**Assignment**
The answer must be a word-for-word copy of the records below, with every picture left out.

[Stored data]
◆ ◆ ◆ ◆

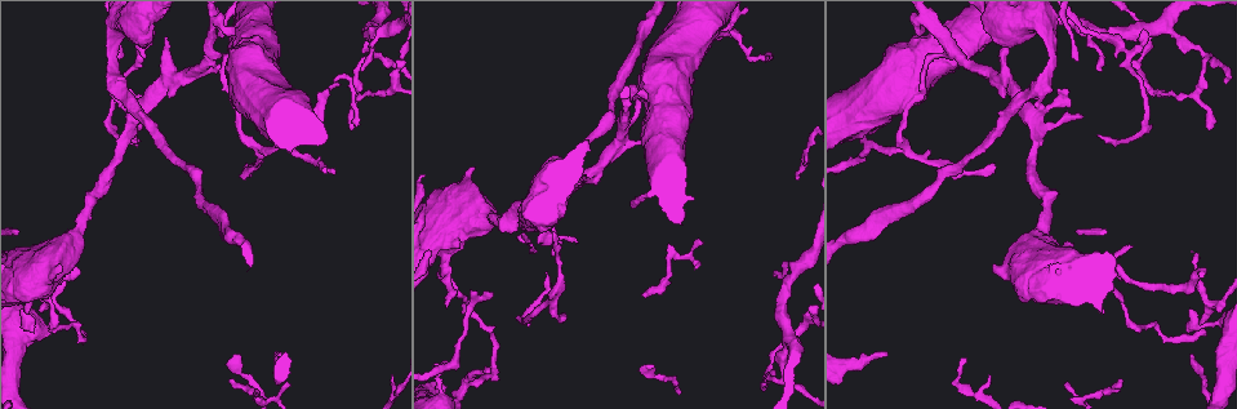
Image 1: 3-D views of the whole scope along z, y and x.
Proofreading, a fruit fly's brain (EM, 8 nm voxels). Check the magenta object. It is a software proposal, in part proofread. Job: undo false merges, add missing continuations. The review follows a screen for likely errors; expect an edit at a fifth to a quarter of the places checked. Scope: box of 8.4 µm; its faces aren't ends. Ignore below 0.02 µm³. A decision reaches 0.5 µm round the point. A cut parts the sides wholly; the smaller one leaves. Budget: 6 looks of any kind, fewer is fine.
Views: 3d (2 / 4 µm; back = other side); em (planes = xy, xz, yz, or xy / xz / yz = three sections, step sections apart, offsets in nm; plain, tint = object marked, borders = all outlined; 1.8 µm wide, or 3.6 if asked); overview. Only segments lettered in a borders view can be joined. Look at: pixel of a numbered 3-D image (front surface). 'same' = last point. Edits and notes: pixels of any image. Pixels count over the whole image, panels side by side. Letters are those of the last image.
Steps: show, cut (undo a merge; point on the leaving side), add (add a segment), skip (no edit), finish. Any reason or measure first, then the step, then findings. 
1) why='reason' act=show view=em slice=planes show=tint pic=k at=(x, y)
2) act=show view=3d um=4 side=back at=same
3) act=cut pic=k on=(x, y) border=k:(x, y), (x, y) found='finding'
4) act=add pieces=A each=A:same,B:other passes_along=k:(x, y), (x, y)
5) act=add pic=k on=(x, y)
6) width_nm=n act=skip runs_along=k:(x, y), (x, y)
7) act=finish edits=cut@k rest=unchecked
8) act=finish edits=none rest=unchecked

◆ ◆ ◆ ◆

**Solved problem**
Image 1: 3-D views of the whole scope along z, y and x.
Proofreading, a fruit fly's brain (EM, 8 nm voxels). Check the magenta object. It is a software proposal, in part proofread. Job: undo false merges, add missing continuations. The review follows a screen for likely errors; expect an edit at a fifth to a quarter of the places checked. Scope: box of 8.4 µm; its faces aren't ends. Ignore below 0.02 µm³. A decision reaches 0.5 µm round the point. A cut parts the sides wholly; the smaller one leaves. Budget: 6 looks of any kind, fewer is fine.
Views: 3d (2 / 4 µm; back = other side); em (planes = xy, xz, yz, or xy / xz / yz = three sections, step sections apart, offsets in nm; plain, tint = object marked, borders = all outlined; 1.8 µm wide, or 3.6 if asked); overview. Only segments lettered in a borders view can be joined. Look at: pixel of a numbered 3-D image (front surface). 'same' = last point. Edits and notes: pixels of any image. Pixels count over the whole image, panels side by side. Letters are those of the last image.
Steps: show, cut (undo a merge; point on the leaving side), add (add a segment), skip (no edit), finish. Any reason or measure first, then the step, then findings. 
1) why='reason' act=show view=em slice=planes show=tint pic=k at=(x, y)
2) act=show view=3d um=4 side=back at=same
3) act=cut pic=k on=(x, y) border=k:(x, y), (x, y) found='finding'
4) act=add pieces=A each=A:same,B:other passes_along=k:(x, y), (x, y)
5) act=add pic=k on=(x, y)
6) width_nm=n act=skip runs_along=k:(x, y), (x, y)
7) act=finish edits=cut@k rest=unchecked
8) act=finish edits=none rest=unchecked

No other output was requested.